Bem, sou agiota. Empresto grana a juros; baixos, comparados com os dos colegas. Confirmei. Ela pareceu aliviada.

' Preciso de dinheiro... mil reais...'

' Posso saber pra quê?'

Nunca antes havia perguntado. Mas a cara dela, tão desfeita, me atiçou.
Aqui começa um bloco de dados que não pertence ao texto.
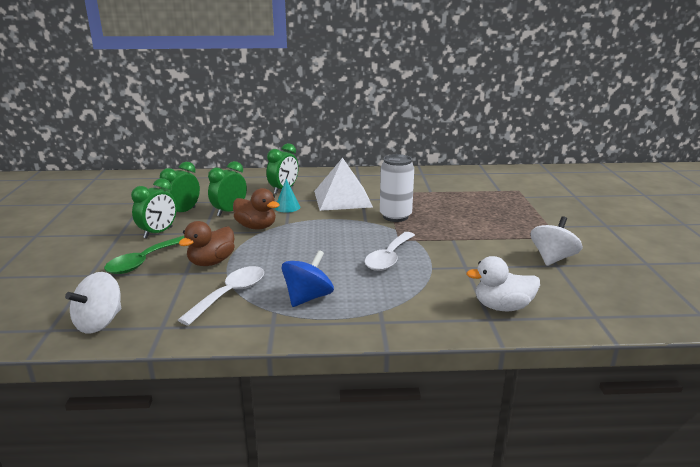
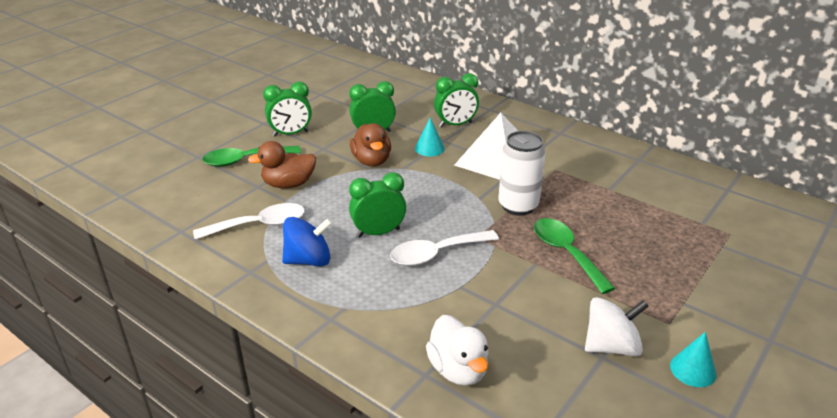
camera: 40 degrees right, 10 degrees up
white spinning top [65,272,121,334] -> none
green clock [160,162,200,212] -> green clock moved to [349,172,406,237]
white duck [466,256,540,311] -> white duck turned 150 degrees counterclockwise [426,315,489,386]
none -> green spoon [534,218,616,294]
none -> turquoise cone [670,332,716,387]

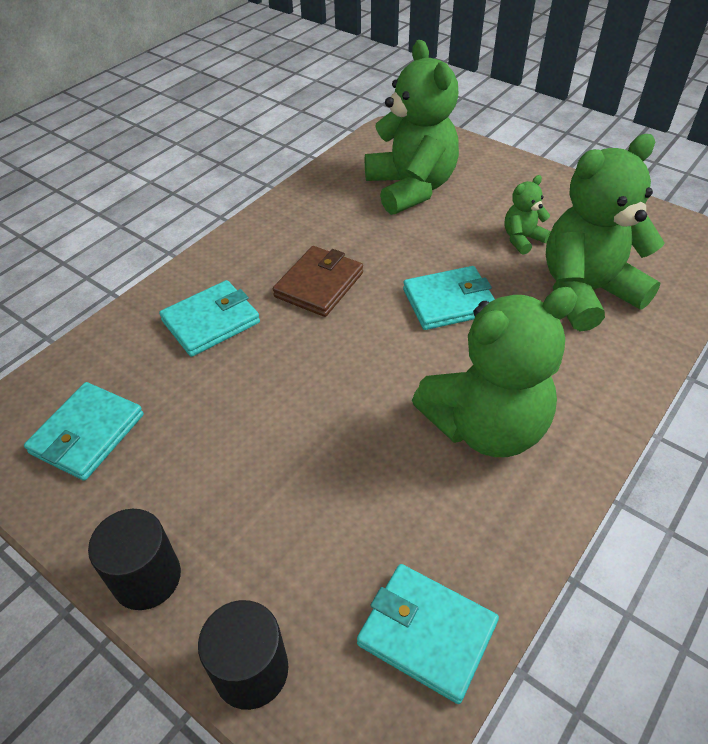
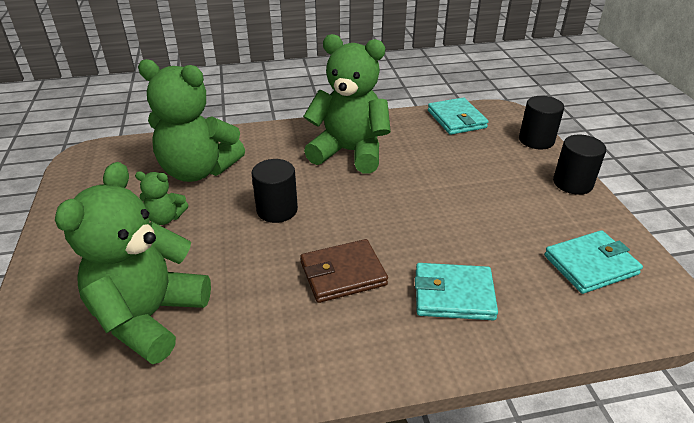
camera: 140 degrees left, 10 degrees down
turquoise wallet [403,266,495,330] -> black cylinder [252,159,298,223]

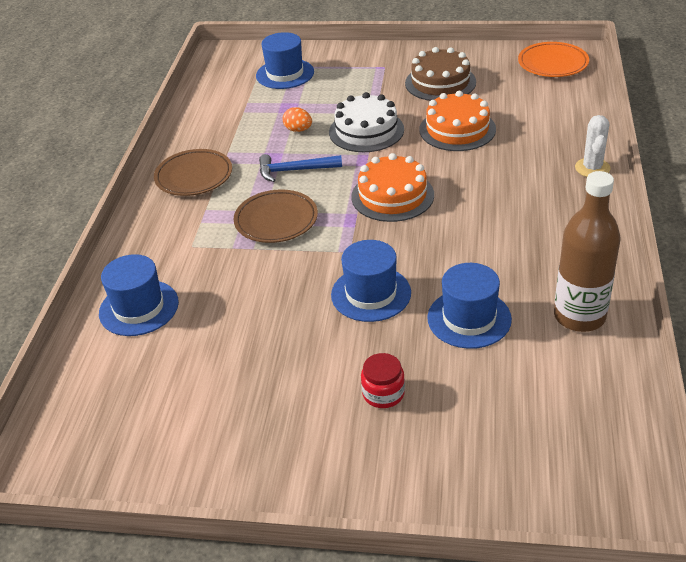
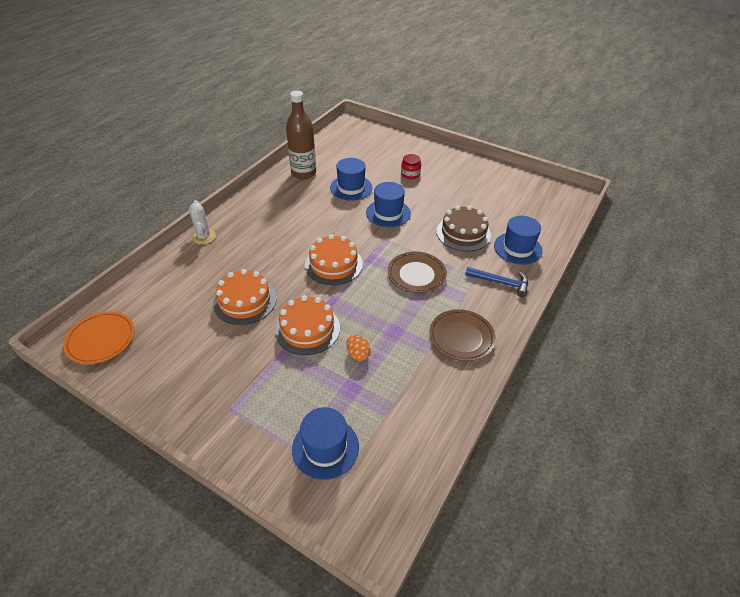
camera: 160 degrees left, 5 degrees up
blue hammer [259,154,342,182] -> blue hammer moved to [465,267,528,297]
white cake [329,92,404,152] -> orange cake [275,295,340,355]
brown cake [405,47,476,101] -> brown cake moved to [436,205,491,251]
white cactus [575,115,610,177] -> white cactus turned 45 degrees counterclockwise [189,200,216,245]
-'Pra comprar uma arma... ' – e riu, como se fosse uma piada – 'Quero dar um tiro na cabeça...'.

Fiquei pálido. Um arrepio percorreu minhas costas e estendi a mão, para tocá-la. Em vão. A mesa, larga, a deixava a léguas de distância.

'Tá doida? – falei, zangado – Acha que vou lhe emprestar grana pra uma desgraça dessa?'

'Você não é agiota?' -  ela insistiu, surpresa.

 
'Mas não sou trouxa...'  – ri, irônico – 'Quem vai me pagar, depois que você morrer?'

Ela ficou me olhando, depois riu, leve, depois mais forte, até gargalhar. Fiquei quieto.

'Você tem razão... e agora?'

' Que horas são?'

'Dez pro meio dia!'

'Quer almoçar?'

Ela aceitou. Depois fomos ao cinema. No final do ano, casamos.

Ossos do ofício.

Como disse, meus juros são bem baixos.